# TEXTO DADO:
■ ■ ■ ■ ■

En las cuentas de redes sociales que se dedican a la salud mental hay una tendencia curiosa: la de generar contenido que busca validar las experiencias, reacciones, comportamientos y emociones humanas. Te dicen “si te sientes triste, es válido”, “si sientes que no puedes cargar con esto, es válido”, “si tienes esta creencia, es válida”, “si el dolor ha configurado de esta forma tu mundo, es válido”.
De entrada, suena bien. La cultura que habitamos tiende a minimizar la importancia de las emociones (o de plano, la niega) en pos de una supuesta búsqueda por mantener la racionalidad y la objetividad.
Si a eso le cruzamos el hecho de que esa minimización se usa comúnmente como una herramienta del poder para, eh, invalidar los reclamos de personas disidentes (“Las mujeres son muy emocionales”, “Los gays son muy ruidosos en sus marchas”) y evitar atender los problemas sociales que producen el malestar de las personas en primer lugar (“No estás deprimido, sólo estás distraído”, “Sólo es cuestión de que le eches ganas y vibres alto”, etc), podemos darnos cuenta rápidamente que la urgencia de (re)validar la experiencia emocional humana es entendible y necesaria.

■ ■ ■ ■ ■

# DATOS:
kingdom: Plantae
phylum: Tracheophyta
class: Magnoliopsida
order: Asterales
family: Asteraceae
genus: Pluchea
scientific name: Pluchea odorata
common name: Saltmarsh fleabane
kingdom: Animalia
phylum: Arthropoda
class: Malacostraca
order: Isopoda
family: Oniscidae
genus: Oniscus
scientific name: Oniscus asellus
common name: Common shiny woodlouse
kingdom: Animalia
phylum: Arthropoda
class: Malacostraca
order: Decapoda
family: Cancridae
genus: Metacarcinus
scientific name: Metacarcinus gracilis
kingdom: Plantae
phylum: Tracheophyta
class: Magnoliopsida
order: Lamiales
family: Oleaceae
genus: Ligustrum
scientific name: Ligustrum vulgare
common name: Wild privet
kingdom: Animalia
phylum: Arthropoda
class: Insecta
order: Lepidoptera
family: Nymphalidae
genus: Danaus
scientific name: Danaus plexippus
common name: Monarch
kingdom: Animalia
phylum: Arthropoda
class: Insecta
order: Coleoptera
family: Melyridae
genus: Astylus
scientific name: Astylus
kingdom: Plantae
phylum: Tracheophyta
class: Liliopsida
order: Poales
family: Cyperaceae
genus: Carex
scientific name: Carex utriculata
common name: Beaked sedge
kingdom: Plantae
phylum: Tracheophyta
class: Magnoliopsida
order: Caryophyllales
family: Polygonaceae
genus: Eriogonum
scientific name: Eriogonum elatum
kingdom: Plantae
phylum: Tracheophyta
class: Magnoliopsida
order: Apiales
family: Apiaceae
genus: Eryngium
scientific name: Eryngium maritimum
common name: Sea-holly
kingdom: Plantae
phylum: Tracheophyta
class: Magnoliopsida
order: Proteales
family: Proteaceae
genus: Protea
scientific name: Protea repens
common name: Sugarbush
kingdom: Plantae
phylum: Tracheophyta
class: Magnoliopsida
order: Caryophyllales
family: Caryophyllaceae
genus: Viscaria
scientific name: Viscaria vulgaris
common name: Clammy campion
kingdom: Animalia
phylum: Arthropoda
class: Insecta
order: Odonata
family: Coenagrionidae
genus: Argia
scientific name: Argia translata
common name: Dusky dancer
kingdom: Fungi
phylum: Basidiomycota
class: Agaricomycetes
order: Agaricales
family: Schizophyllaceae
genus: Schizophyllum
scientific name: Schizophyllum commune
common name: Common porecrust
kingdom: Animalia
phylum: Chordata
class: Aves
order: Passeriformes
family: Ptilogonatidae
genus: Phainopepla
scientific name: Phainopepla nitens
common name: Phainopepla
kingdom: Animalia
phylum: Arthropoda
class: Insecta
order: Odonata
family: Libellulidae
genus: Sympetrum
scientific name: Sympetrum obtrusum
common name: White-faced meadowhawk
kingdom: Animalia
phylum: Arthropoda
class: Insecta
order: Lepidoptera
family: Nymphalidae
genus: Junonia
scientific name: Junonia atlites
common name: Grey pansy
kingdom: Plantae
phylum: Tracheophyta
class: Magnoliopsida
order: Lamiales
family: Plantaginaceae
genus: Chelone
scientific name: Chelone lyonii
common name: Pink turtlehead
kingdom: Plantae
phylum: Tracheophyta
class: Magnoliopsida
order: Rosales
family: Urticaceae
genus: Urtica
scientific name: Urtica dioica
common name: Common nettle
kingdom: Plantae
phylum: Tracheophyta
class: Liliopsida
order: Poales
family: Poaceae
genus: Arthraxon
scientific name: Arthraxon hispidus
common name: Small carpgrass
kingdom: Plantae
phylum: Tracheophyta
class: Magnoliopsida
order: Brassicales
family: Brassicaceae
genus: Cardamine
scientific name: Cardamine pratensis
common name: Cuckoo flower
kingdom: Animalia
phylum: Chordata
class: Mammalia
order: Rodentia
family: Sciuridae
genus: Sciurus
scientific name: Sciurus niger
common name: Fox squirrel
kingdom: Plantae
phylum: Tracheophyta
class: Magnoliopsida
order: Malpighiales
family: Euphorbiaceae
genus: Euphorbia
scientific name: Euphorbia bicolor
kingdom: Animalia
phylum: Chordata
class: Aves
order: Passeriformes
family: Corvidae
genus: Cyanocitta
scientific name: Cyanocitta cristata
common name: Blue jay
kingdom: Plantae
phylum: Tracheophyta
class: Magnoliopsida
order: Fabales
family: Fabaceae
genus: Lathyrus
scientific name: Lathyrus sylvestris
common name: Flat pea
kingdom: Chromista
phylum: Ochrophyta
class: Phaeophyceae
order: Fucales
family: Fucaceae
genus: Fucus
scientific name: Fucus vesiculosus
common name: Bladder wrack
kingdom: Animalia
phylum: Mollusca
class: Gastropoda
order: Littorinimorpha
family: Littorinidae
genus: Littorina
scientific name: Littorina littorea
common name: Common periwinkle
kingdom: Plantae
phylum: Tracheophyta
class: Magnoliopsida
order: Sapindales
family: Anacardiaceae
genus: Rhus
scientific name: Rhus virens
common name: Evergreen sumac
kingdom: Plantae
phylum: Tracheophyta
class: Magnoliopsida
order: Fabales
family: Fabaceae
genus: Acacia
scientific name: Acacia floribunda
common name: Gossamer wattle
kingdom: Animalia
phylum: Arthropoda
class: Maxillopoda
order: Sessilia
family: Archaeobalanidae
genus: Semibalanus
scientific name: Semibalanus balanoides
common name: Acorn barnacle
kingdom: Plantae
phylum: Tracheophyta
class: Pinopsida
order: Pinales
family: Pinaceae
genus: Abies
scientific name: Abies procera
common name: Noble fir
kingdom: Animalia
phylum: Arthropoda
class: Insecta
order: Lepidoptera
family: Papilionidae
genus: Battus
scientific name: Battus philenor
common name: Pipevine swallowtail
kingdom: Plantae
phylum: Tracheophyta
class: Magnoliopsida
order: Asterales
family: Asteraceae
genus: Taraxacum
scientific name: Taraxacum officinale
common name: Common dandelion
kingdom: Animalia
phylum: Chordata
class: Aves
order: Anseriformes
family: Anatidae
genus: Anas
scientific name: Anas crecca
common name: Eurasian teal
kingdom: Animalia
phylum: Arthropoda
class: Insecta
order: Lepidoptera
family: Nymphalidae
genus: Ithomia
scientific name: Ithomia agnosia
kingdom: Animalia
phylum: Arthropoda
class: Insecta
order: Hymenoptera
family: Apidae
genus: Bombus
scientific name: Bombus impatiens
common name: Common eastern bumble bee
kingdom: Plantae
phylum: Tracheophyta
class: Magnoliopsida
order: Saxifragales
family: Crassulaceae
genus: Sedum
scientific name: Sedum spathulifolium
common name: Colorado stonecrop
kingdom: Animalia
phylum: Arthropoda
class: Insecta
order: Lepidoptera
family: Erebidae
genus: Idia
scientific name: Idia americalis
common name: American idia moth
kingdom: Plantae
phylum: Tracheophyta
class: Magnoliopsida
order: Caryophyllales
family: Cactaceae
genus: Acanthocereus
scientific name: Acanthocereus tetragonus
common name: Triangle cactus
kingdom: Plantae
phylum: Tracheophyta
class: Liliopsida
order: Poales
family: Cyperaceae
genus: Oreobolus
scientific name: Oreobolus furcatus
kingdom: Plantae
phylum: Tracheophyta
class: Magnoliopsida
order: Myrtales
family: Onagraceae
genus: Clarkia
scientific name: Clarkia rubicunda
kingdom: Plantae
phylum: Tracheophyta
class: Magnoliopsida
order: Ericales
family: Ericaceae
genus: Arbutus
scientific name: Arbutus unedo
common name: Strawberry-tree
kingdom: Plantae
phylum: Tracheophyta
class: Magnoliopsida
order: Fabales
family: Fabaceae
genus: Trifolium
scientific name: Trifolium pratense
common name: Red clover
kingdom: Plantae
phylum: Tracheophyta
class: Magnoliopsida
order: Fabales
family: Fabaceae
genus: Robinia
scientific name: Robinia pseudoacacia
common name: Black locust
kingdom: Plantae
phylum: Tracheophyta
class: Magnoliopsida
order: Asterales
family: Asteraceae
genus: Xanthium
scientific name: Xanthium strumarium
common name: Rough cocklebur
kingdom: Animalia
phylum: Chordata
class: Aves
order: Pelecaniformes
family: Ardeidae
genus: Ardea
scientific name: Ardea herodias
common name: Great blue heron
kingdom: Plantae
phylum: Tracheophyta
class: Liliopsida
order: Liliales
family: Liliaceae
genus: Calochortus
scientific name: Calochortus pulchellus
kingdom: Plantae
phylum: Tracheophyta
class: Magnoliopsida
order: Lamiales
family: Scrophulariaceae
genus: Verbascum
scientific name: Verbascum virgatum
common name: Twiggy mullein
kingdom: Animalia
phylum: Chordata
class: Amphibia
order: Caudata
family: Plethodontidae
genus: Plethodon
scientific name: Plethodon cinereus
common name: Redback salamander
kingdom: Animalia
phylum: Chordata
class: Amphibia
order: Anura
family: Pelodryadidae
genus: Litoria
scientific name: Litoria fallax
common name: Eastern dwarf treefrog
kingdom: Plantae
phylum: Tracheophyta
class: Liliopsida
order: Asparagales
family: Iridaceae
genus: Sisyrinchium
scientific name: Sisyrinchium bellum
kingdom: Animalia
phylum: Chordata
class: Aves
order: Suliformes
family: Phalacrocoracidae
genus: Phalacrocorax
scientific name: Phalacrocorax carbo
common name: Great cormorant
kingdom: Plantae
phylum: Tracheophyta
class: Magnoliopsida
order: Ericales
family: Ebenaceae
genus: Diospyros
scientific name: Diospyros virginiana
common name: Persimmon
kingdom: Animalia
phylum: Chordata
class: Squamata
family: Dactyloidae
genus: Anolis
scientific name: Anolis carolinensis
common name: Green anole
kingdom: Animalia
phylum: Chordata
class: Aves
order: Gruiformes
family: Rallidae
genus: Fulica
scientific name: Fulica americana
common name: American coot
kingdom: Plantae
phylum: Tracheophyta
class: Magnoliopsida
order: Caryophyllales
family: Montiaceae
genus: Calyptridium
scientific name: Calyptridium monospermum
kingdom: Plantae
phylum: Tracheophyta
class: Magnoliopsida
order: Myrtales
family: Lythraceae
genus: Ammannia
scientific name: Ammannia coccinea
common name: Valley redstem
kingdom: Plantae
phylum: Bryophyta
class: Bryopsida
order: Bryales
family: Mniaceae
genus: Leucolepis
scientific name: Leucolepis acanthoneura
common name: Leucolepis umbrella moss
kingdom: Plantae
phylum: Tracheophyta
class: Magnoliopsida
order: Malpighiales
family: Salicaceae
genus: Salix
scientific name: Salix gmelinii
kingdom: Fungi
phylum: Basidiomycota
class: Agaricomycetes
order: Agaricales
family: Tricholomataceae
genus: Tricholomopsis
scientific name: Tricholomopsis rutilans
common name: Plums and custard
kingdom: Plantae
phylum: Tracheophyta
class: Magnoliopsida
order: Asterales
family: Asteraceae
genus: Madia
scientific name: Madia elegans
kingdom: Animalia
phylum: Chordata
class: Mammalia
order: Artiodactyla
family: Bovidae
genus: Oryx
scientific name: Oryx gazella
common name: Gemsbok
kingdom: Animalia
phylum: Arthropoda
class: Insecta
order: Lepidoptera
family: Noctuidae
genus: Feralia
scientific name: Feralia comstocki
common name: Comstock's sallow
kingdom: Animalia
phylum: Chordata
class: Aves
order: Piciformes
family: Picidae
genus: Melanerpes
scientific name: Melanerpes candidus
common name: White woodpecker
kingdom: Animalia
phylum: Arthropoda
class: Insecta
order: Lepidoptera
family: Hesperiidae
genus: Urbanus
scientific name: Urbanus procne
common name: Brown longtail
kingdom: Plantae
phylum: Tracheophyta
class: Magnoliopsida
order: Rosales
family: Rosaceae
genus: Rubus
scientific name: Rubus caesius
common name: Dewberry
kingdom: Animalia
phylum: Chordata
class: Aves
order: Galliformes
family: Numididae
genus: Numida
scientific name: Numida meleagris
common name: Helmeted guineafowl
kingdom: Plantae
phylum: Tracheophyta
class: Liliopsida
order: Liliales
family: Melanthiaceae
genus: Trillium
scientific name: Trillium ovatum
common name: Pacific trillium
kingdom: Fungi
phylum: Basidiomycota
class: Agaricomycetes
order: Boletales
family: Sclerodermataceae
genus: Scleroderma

■ ■ ■ ■ ■

# TAREAS PROPUESTAS:
[1] Vuelve a escribir el fragmento del texto sobre la validación emocional desde "En las cuentas" hasta "y la objetividad.".
[2] Según el texto sobre la validación emocional, ¿qué tiende a hacer la cultura que habitamos con la importancia de las emociones?

# SOLUCIONES COMPLETAS:
[1]
En las cuentas de redes sociales que se dedican a la salud mental hay una tendencia curiosa: la de generar contenido que busca validar las experiencias, reacciones, comportamientos y emociones humanas. Te dicen “si te sientes triste, es válido”, “si sientes que no puedes cargar con esto, es válido”, “si tienes esta creencia, es válida”, “si el dolor ha configurado de esta forma tu mundo, es válido”.
De entrada, suena bien. La cultura que habitamos tiende a minimizar la importancia de las emociones (o de plano, la niega) en pos de una supuesta búsqueda por mantener la racionalidad y la objetividad.

[2] Tiende a minimizarla o, de plano, a negarla.